Help / advice needed!!!
I met my fiance 7 years ago. He has 2 sons from previous relationship. One is now 14 the other is age 8. We have a son aged 4. All boys but all at different stages in their development. The 14 year old has his own Xbox which my fiancée bought him when we were dating and our finances weren’t entwined. The 8 year old has access to my nephews Xbox (he is also 14) which he used to bring round when he was younger to play Xbox with my 14 year old step son. He doesn’t do this any longer because they prefer to play online and my brother got rich and bought my nephew a ridiculously over expensive games room kitted out with so many mod-cons he never wants to leave it! Anyway, the issue is my 4 year old who loves and adores my step sons wants their attention and wants to be like his brothers.

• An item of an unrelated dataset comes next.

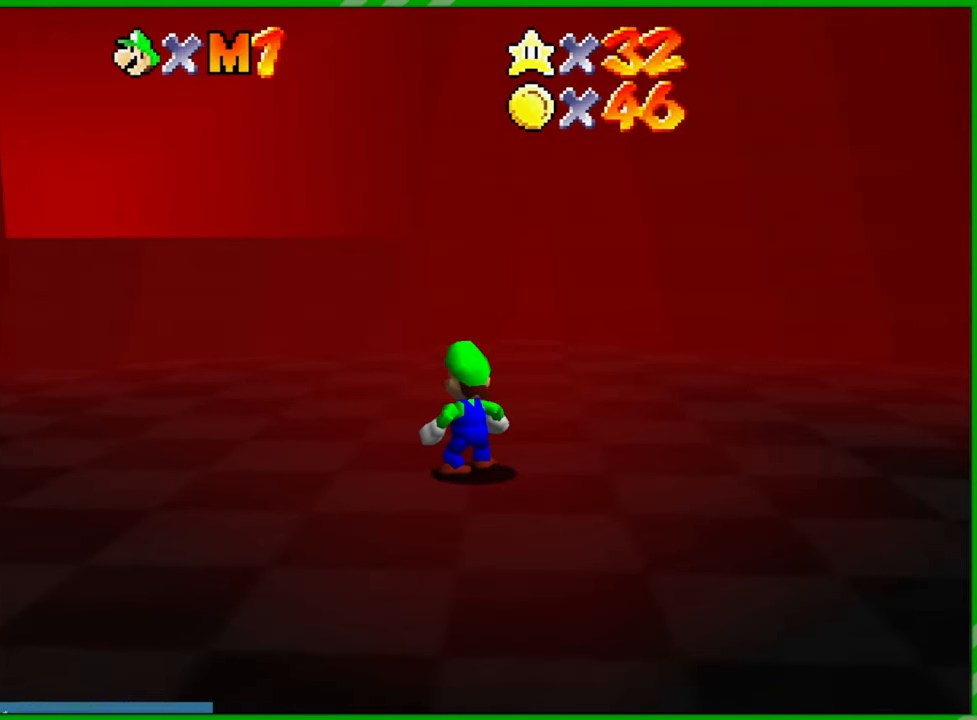
{"buttons": ["C_LEFT"], "left_stick": "down-right", "events": [[100, "C_LEFT", "up"], [167, "left_stick", "down-right"], [200, "C_LEFT", "down"], [317, "C_LEFT", "up"], [400, "C_LEFT", "down"]]}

My son likes to play Minecraft and wobbly life because that’s what the 8 year old used to play so naturally he wants to be like them. They’d play together on one Xbox. The 14 year old has his own Xbox and plays uninterrupted with my nephew online. The 8 year old is very difficult to please and now seems to only want to play Fortnite! I have now banned Fortnite because of my 4 year old. He wants to be a big boy like his brothers and I don’t feel it’s appropriate give it’s a rating of 12. So this now causes problems. The 8 year old sulks essentially and is now saying he doesn’t want to come over to see us. My other half feels he should have his own Xbox but that means they will essentially ignore my son and shut themselves away from him. I force them off at lunchtime for a minimum of 2 hours so we can actually spend time as a family. We also go out but the 8 year old sulks and complains frequently that he’s bored. It’s incredibly frustrating. The 14 year old gives us very little trouble and is largely compliant and easy going about everything but my 8 year old is proving to be really difficult to manage. My 4 year old adores him and just wants him to play with him constantly. My finance feels the 14 year old gets it his own way cos it’s “his” Xbox and the 8 and 4 year old have to share one.

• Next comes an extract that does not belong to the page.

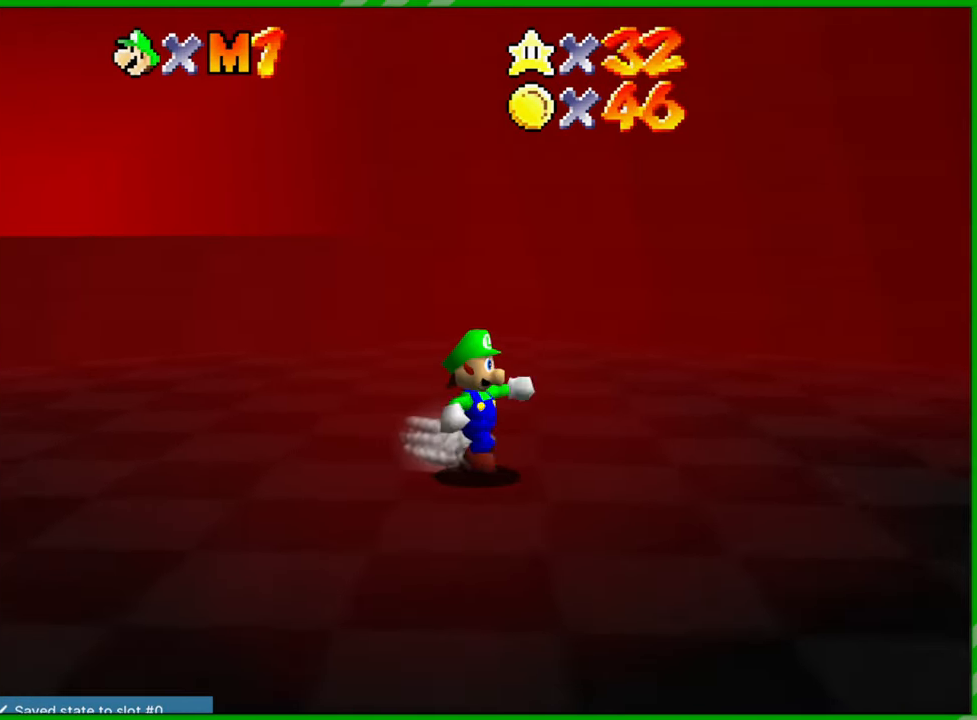
{"buttons": [], "left_stick": "right", "events": [[17, "C_LEFT", "up"], [100, "C_LEFT", "down"], [217, "C_LEFT", "up"], [333, "C_LEFT", "down"], [400, "C_LEFT", "up"], [500, "left_stick", "right"]]}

I allow my son to play with the 8 year old as a treat at the weekends. When they go home he no longer plays. I do not feel it appropriate for a 4 year old to be playing Xbox but at the same time I want him to be playing with his brothers and happy so I’m torn completely. Also, I want my 2 step sons to be happy and do what they want to do and understand they won’t want to play with my 4 year old all weekend. It’s a difficult balancing act and any advice will be valued!

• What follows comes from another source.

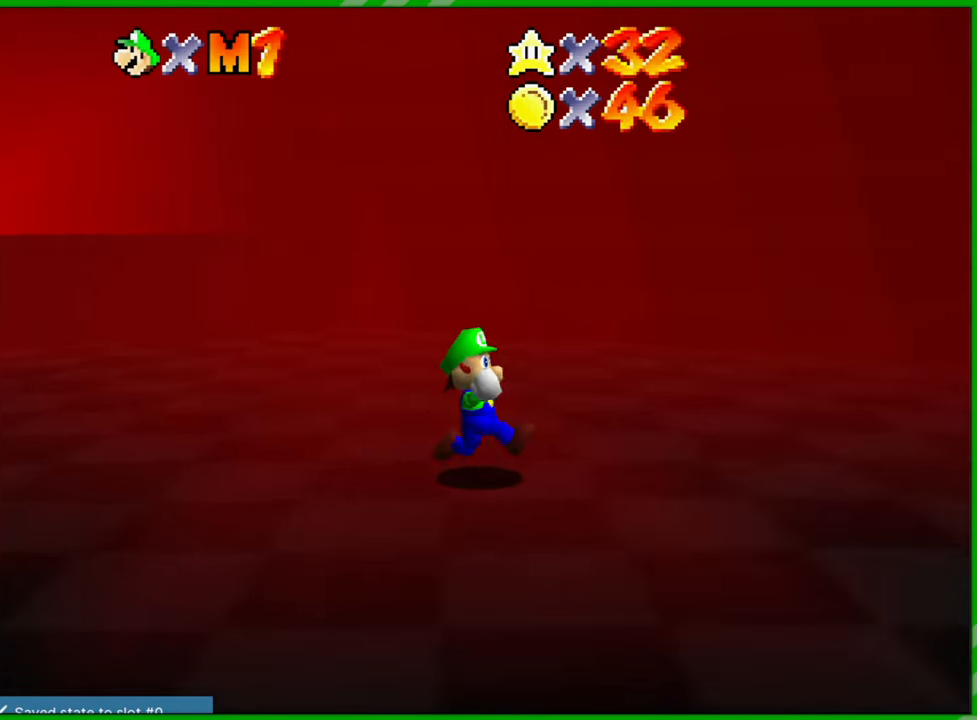
{"buttons": ["C_RIGHT"], "left_stick": "up-left", "events": [[167, "C_RIGHT", "down"], [267, "C_RIGHT", "up"], [267, "left_stick", "up-left"], [383, "C_RIGHT", "down"]]}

I should add, the 8 year old does not have his own Xbox at home at his mothers but does have a Nintendo switch and they with us for 1 over night stay a week due to distance. There is no younger sibling at home which needs priority (so he gets everything his own way) and he has to travel an hour in the car each week to come over so I have considered this as a factor in why he shows reluctance and moans!